I have nagging concerns about Breck’s business model. He thinks it’s feasible to get 40 million viewers, just like the Super Bowl. If it were free, maybe. But he’s charging $49.99 for access to the site, which I think is going to eliminate most of the target audience for a show in which people murder each other in real time. It’s also a 30-hour event, and I don’t care how interesting something is, nobody’s gonna watch it for 30 hours.

Anyway, he’s set up shop on an obscure island near New Guinea, and now the convicts are let loose and told to have at it. No weapons are provided, at least not initially, but everyone has an explosive attached to his or her ankle, which opponents can detonate in a fight. (You get a 10-second warning after you pull the pin.) Some of the contestants simply try to escape one another and stay alive. Others, like the taunting Brit (Vinnie Jones) and his taciturn, agile Japanese friend (Masa Yamaguchi), use this opportunity as an excuse to torture and kill people.

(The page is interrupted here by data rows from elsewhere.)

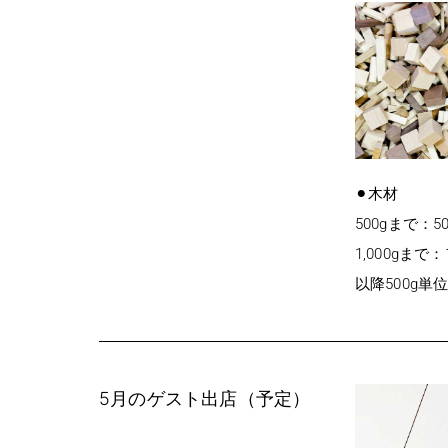
⚫︎木材
500gまで：5
1,000gまで：
以降500g単
5月のゲスト出店（予定）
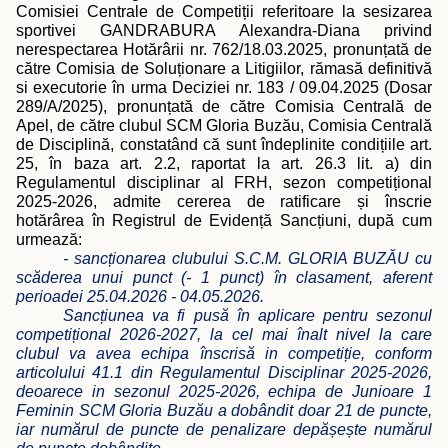
Comisiei Centrale de Competi
ții referitoare la
sesizarea
sportivei GANDRABURA Alexandra-Diana privind
nerespectarea Hotărârii nr. 762/18.03.2025, pronunțată de
către Comisia de Soluționare a Litigiilor, rămasă definitivă
si executorie în urma Deciziei nr. 183 / 09.04.2025 (Dosar
289/A/2025), pronunțată de către Comisia Centrală de
Apel, de către clubul SCM Gloria Buzău, Comisia Centrală
de Disciplină, constatând că sunt îndeplinite condițiile art.
25, în baza art. 2.2, raportat la art. 26.3 lit. a) din
Regulamentul disciplinar al FRH, sezon competițional
2025-2026, admite cererea de ratificare și înscrie
hotărârea în Registrul de Evidență Sancțiuni, după cum
urmează:
- sancționarea clubului S.C.M. GLORIA BUZĂU cu
scăderea unui punct (- 1 punct) în clasament, aferent
perioadei 25.04.2026 - 04.05.2026.
Sancțiunea va fi pusă în aplicare pentru sezonul
competițional 2026-2027, la cel mai înalt nivel la care
clubul va avea echipa înscrisă in competiție, conform
articolului 41.1 din Regulamentul Disciplinar 2025-2026,
deoarece in sezonul 2025-2026, echipa de Junioare 1
Feminin SCM Gloria Buzău a dobândit doar 21 de puncte,
iar numărul de puncte de penalizare depășește numărul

Then there’s Stone Cold Steve Austin. His character, an American named Jack Conrad, was found in an El Salvador prison, where he’s been rotting for a year. He was on death row because he’s a CIA black-ops agent, and he was doing the Company’s business when the El Salvadorans caught him. He’s not a psycho like his opponents. He only kills when duty requires it. He’s a GOOD guy. He has a girlfriend back in Texas who doesn’t know what happened to him. He needs to win this contest and accept the prize: freedom.

There are several scenes of convicts fighting and murdering each other, occasionally in creative ways but mostly just by blowing each other up. The hand-to-hand combat is always shot with shaky hand-held cameras, the better to disorient the viewer. Two of the contestants are women, which makes the violence against them even more unpleasant. It gets so bad that Breck’s idiot crew members, back in the control booth, start to suffer pangs of conscience. Apparently they thought a live webcast of humans slaughtering each other would be fun, and now it’s turned out to be a real downer instead. Who could have predicted that?!

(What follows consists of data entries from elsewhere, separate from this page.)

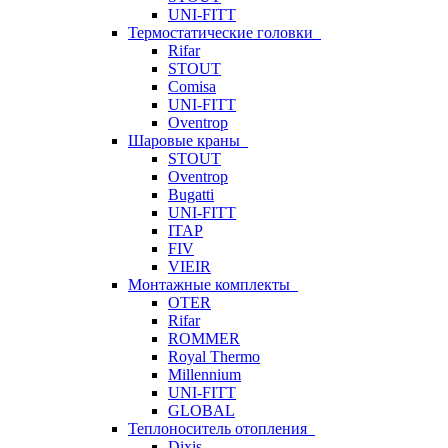
UNI-FITT
Термостатические головки
Rifar
STOUT
Comisa
UNI-FITT
Oventrop
Шаровые краны
STOUT
Oventrop
Bugatti
UNI-FITT
ITAP
FIV
VIEIR
Монтажные комплекты
OTER
Rifar
ROMMER
Royal Thermo
Millennium
UNI-FITT
GLOBAL
Теплоноситель отопления
Dixis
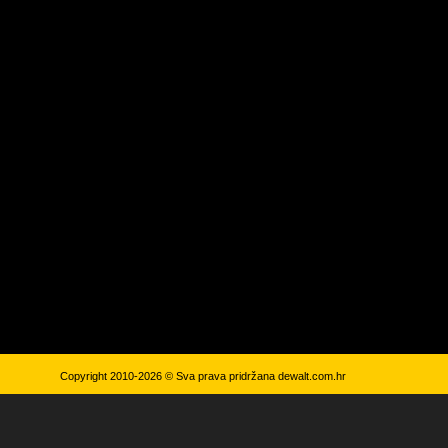
Copyright 2010-2026 © Sva prava pridržana
dewalt.com.hr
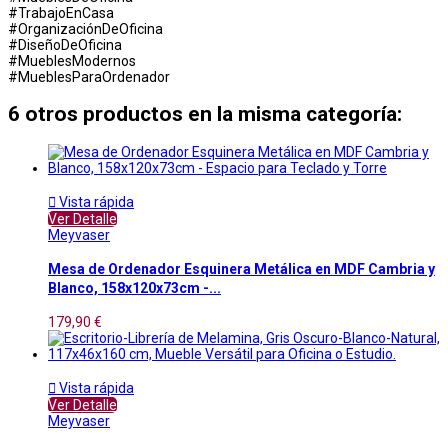
#TrabajoEnCasa
#OrganizaciónDeOficina
#DiseñoDeOficina
#MueblesModernos
#MueblesParaOrdenador
6 otros productos en la misma categoría:

Vista rápida
Ver Detalle
Meyvaser
Mesa de Ordenador Esquinera Metálica en MDF Cambria y
Blanco, 158x120x73cm -...
179,90 €

Vista rápida
Ver Detalle
Meyvaser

(It’s a shame they start to get cold feet, because they’re a very efficient crew. There’s only eight or nine of them, yet they’re somehow able to monitor the feeds from all 400 of the island’s cameras, find where the action is happening, and cut to the best shots, all without missing anything exciting.)

So the film is crass and appalling anyway, and then near the end it decides to give a big “F you” to the audience. A TV talking head who interviewed Breck before the event expresses sadness that so many people would be interested in watching such a grim, horrifying spectacle. Those people should be ashamed of themselves, she says. Her tone is serious, and we see viewers hang their heads. She has issued a scathing indictment of our cultural bloodlust.

But wait: If the people who would watch gratuitous, brutal violence on the Internet should be ashamed of themselves, what does that say about people who would go to a movie theater and watch gratuitous, brutal violence in “The Condemned”? You can’t make a social statement decrying the type of movie that YOU ARE! I mean, I guess you CAN — “The Condemned” has done it — but what kind of message is that? “Thanks for coming to our movie! You’re sick in the head for liking it, and you should be ashamed of yourselves! But hey, thanks for buying a ticket!”

You know what, movie? No. You don’t get to do that. You’re not Eastwood’s “The Unforgiven,” using violence to show how wrong violence is. You’re a sloppy, black-hearted pile of crap, calculated to titillate an audience of tools by giving them tough-guy dialogue, savage violence, and Nickelback songs. I have no use for you. Begone, movie!

D (1 hr., 53 min.; R, a lot of harsh profanity, abundant graphic violence, some of it rather brutal.)